Serves 4 as a generous snack.

Ingredients

  • 2 cups (or one 16 oz can) of cooked black or kidney beans
  • 1/2 cup tomato
  • 1/2 cup sweet corn kernels
  • 1/4 cup pickled peppers
  • 1/4 cup jalepeños, onions, and carrots en escabeche (substitute 1 jalepeño)
  • 1 yellow onion
  • juice of 1/2 lime
  • 1 1/2 cup pureed pumpkin
  • 1/2 tsp each of coriander seed, cumin, oregano, and unsweetened cocoa powder
  • 1/4 tsp each allspice, chipotle chili powder, and cinnamon
  • salt and pepper to taste
  • about 1/2 cup cheddar or Monterrey Jack cheese to top

Instructions

If you are starting with dry beans, place about 1 1/4 cup of dry beans in a pot and cover with cold water. Bring to a boil, and boil until the beans are tender. This can vary from 30 – 45 minutes depending on how dry your beans are, just check until they are completely soft every so often.

Preheat the oven or a toaster oven (if your baking dish will fit) to 400 degrees F.

Meanwhile, prepare other ingredients. Dice the tomato, escabeche, and pickled peppers to the size you like, I like about a 1/4″ dice. Dice the onion and divide the diced onion in half. Combine the cooked beans, half the onion, the tomato, escabeche, peppers, corn, oregano, the lime juice, and 1 tsp each of salt and pepper in a square baking dish – stir so the ingredients are evenly distributed.
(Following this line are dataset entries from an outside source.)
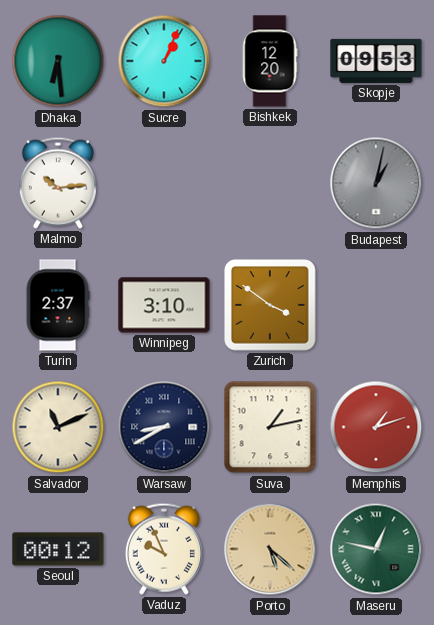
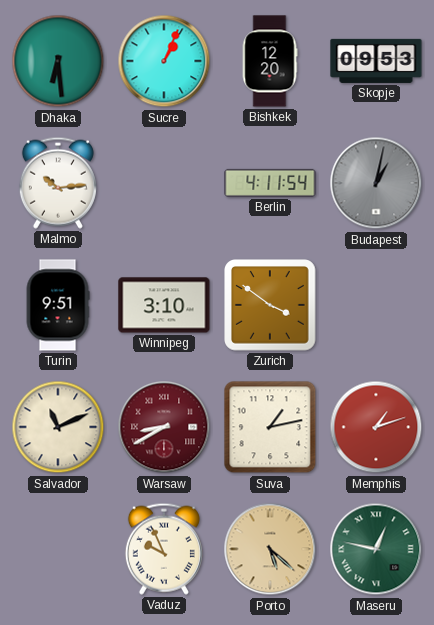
Berlin: none -> 4:11
Turin: 2:37 -> 9:51
Warsaw dial: navy -> burgundy
Seoul: 00:12 -> none
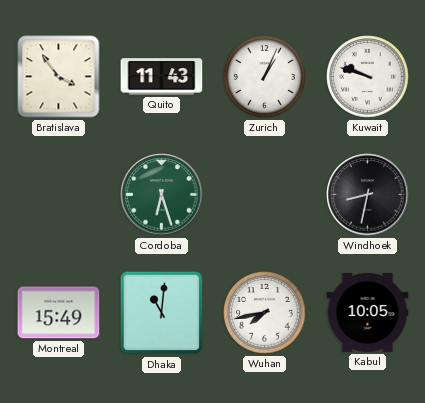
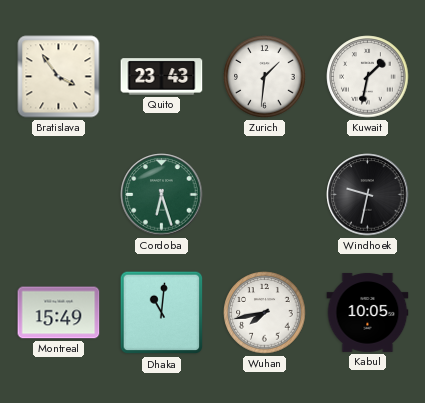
Quito: 11:43 -> 23:43
Zurich: 1:04 -> 1:31
Kuwait: 9:48 -> 1:32
Windhoek: 8:32 -> 9:32
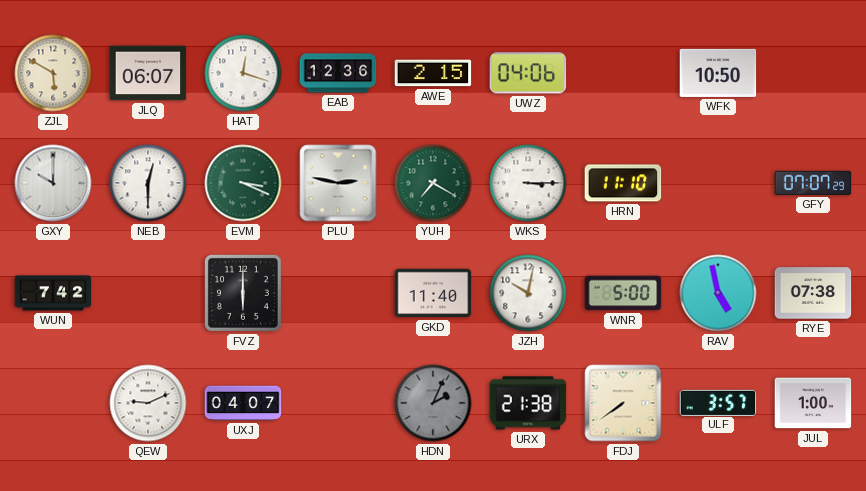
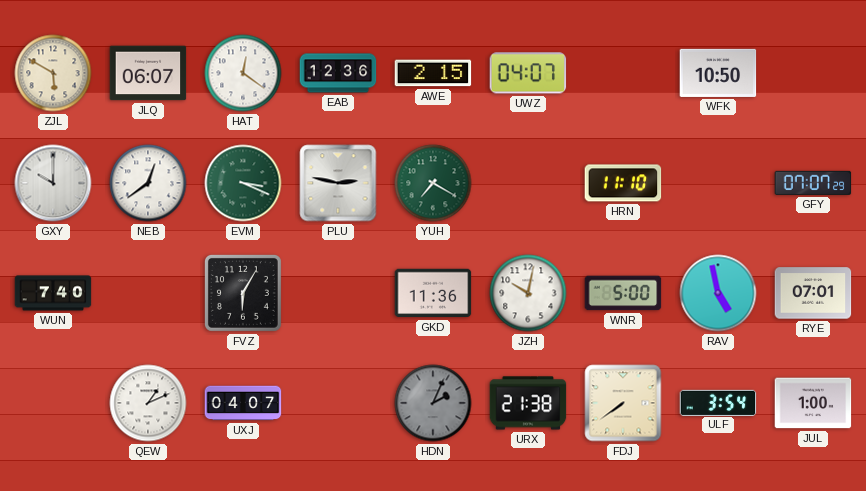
HAT: 12:18 -> 12:21
UWZ: 04:06 -> 04:07
NEB: 12:30 -> 12:39
WKS: 3:15 -> none
WUN: 7:42 -> 7:40
FVZ: 6:00 -> 6:05
GKD: 11:40 -> 11:36
RYE: 07:38 -> 07:01
QEW: 9:11 -> 1:11
ULF: 3:57 -> 3:54
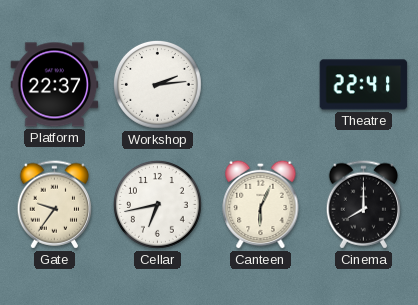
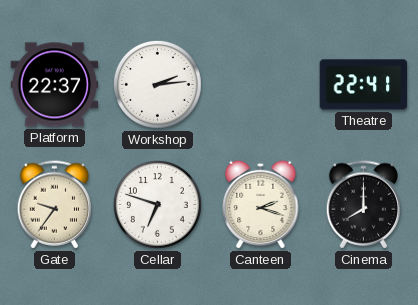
Cellar: 6:43 -> 6:48
Canteen: 6:04 -> 2:18
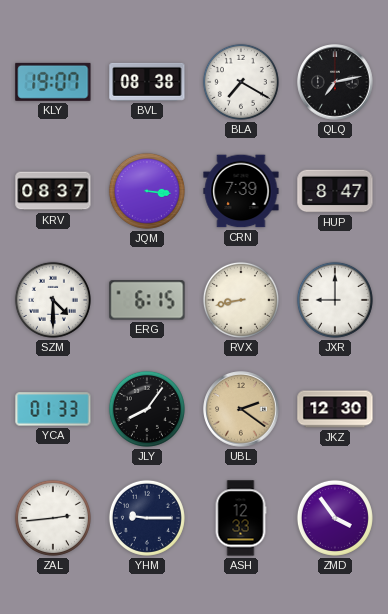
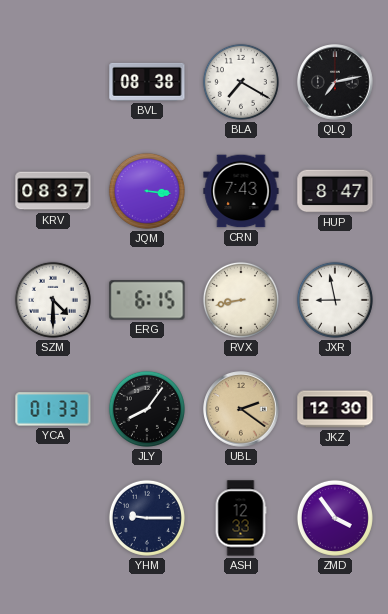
KLY: 19:07 -> none
CRN: 7:39 -> 7:43
JXR: 9:00 -> 8:58
ZAL: 2:44 -> none
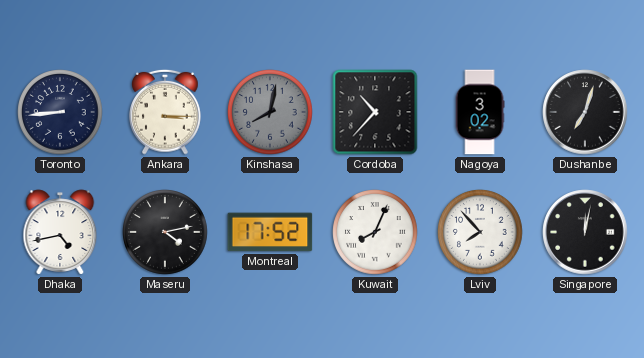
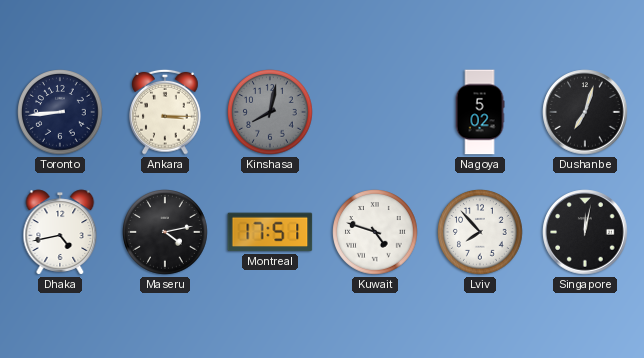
Cordoba: 10:37 -> none
Nagoya: 3:02 -> 5:02
Montreal: 17:52 -> 17:51
Kuwait: 8:04 -> 4:48
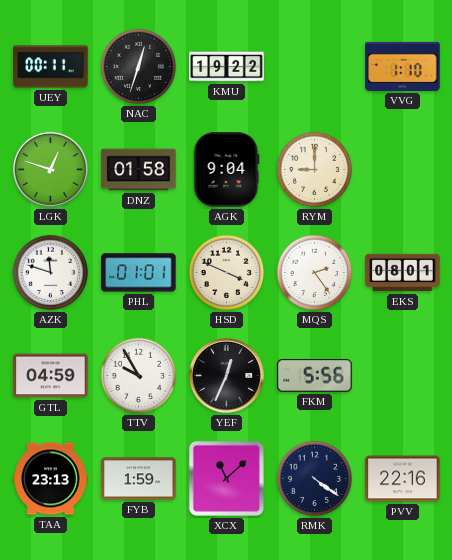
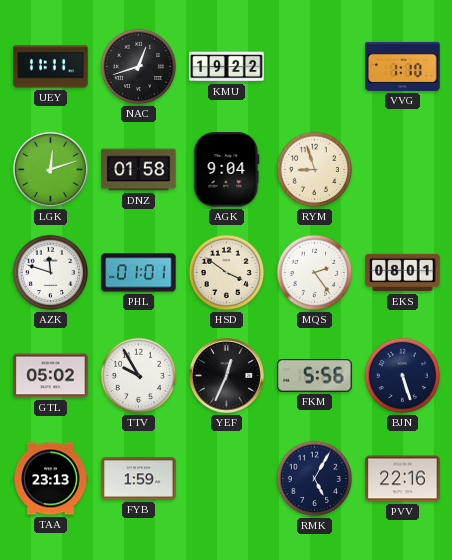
UEY: 00:11 -> 11:11
NAC: 12:33 -> 12:42
LGK: 12:48 -> 12:12
RYM: 9:00 -> 8:57
HSD: 3:49 -> 3:51
GTL: 04:59 -> 05:02
BJN: none -> 5:27
XCX: 11:08 -> none
RMK: 4:21 -> 5:05
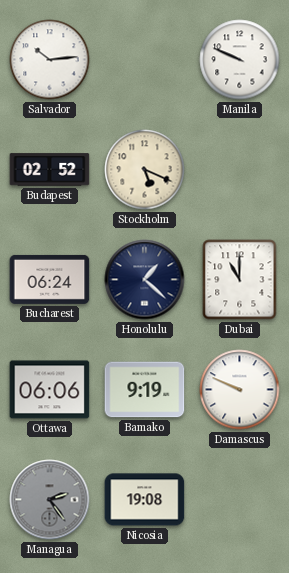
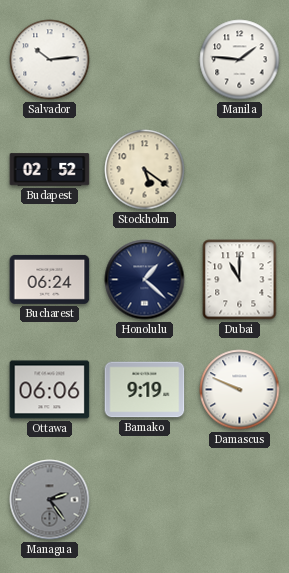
Manila: 9:49 -> 1:46
Stockholm: 5:19 -> 5:21
Nicosia: 19:08 -> none
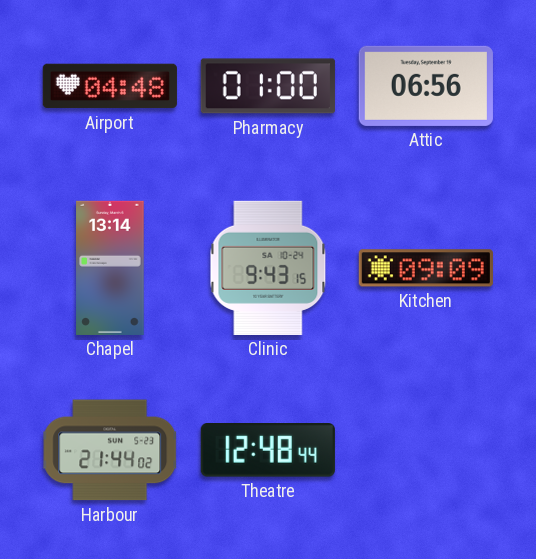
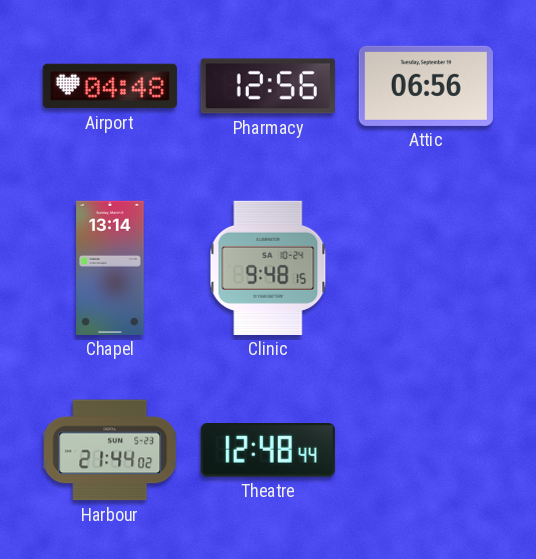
Pharmacy: 01:00 -> 12:56
Clinic: 9:43 -> 9:48
Kitchen: 09:09 -> none
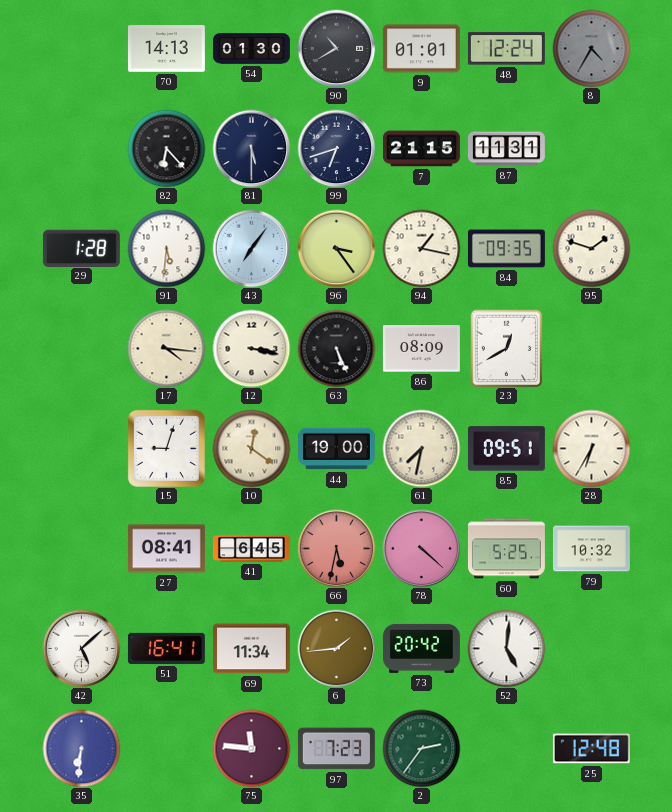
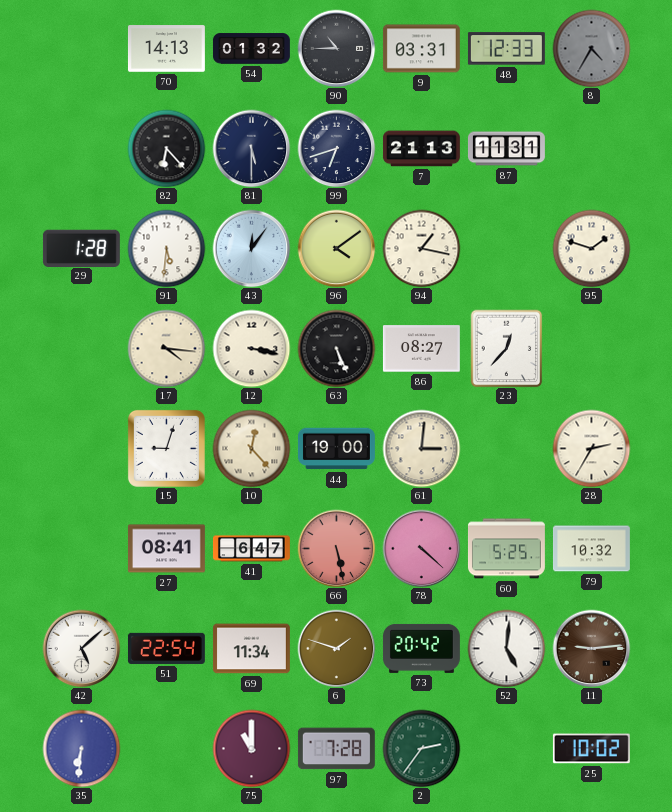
54: 01:30 -> 01:32
90: 10:40 -> 10:45
9: 01:01 -> 03:31
48: 12:24 -> 12:33
7: 21:15 -> 21:13
43: 7:06 -> 12:06
96: 3:24 -> 4:09
84: 09:35 -> none
86: 08:09 -> 08:27
23: 12:40 -> 12:37
10: 12:21 -> 12:23
61: 7:32 -> 3:01
85: 09:51 -> none
28: 6:35 -> 2:35
41: 6:45 -> 6:47
66: 5:32 -> 5:28
51: 16:41 -> 22:54
6: 1:44 -> 1:48
11: none -> 9:14
75: 11:46 -> 11:00
97: 7:23 -> 7:28
25: 12:48 -> 10:02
If you have whole allspice, cumin, and coriander seed, place these spices in a dry skillet and toast for about 30 seconds over medium heat until they are fragrant. Use a mortar and a pestle or spice grinder to grind into a paste. Otherwise, use powdered spice. In the same skillet, add a tsp of olive oil and the rest of the diced onion. Cook over medium heat until the onion is starting to become translucent, about 5 minutes, stirring occasionally. Remove from heat, then combine onions, pumpkin, coriander seed, cumin, allspice, cinnamon, cocoa powder, chili powder, and 1/2 tsp salt in a small mixing bowl. Stir until the ingredients are evenly distributed, then pour over the vegetables into the baking dish, using the back of a spoon to spread out the mixture.

Grate the cheese and sprinkle it over top. Bake the dish for about 20 minutes, until the cheese has started to brown. Now the cheese will be lovely and gooey and the flavors will have baked well together! Top with some sour cream and cilantro if you like and enjoy this dip with tortilla chips! I think it would probably also be good with some extra rice wrapped up in a burrito.